*How to complete this task*. Each line of the records below that contains "format" needs to be copied.

*Material to process*.
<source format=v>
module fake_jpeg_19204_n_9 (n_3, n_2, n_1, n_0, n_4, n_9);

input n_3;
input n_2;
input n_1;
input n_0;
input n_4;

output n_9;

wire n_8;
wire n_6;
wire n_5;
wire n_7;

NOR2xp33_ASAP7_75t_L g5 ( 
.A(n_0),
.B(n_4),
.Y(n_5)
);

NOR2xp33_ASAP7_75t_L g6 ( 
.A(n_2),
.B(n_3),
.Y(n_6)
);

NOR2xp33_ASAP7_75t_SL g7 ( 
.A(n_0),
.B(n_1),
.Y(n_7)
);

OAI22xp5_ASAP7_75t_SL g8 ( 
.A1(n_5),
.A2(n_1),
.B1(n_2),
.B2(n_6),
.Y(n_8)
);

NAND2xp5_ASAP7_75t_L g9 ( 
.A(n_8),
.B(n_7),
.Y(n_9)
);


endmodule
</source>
---
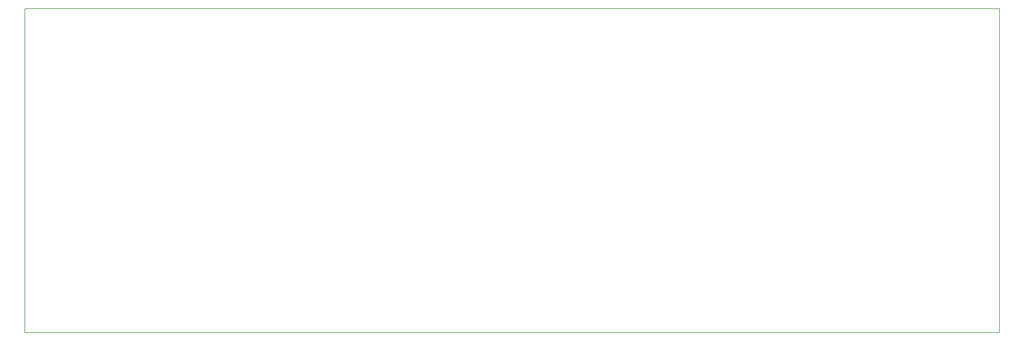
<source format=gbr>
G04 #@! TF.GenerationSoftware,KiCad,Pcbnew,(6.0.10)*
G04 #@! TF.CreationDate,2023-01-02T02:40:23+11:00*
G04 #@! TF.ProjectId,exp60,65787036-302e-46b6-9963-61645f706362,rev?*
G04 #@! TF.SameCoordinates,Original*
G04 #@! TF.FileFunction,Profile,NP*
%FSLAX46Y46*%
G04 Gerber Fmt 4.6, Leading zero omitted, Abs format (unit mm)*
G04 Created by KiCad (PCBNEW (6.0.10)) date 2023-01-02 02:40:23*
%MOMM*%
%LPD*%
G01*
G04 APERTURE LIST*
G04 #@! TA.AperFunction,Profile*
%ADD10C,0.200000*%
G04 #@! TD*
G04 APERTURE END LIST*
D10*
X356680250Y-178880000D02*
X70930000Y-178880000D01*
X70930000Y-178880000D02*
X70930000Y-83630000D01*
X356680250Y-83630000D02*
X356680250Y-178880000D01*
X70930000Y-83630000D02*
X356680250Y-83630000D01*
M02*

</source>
* * *
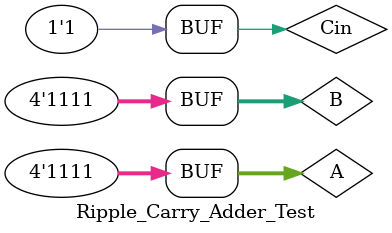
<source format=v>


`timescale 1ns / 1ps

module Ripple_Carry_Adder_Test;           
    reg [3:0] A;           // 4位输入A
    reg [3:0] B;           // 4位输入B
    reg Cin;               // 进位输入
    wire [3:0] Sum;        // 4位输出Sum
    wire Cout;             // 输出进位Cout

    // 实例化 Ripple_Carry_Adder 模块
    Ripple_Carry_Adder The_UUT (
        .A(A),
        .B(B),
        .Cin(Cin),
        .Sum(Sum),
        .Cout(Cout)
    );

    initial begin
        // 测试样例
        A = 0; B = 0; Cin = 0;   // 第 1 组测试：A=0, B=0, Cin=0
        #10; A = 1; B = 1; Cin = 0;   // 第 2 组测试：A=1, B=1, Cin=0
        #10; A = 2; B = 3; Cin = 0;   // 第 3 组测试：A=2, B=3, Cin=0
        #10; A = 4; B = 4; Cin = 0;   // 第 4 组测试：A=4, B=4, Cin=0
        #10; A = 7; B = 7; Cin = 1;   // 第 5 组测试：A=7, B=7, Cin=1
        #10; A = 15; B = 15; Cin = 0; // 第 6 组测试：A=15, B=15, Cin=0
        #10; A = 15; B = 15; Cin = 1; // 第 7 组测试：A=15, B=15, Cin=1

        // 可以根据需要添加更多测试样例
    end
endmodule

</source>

*Response to this exercise*.
<source format=v>
<source format=gbr>
G04 Gerber Fmt 4.6, Leading zero omitted, Abs format (unit mm)*
<source format=v>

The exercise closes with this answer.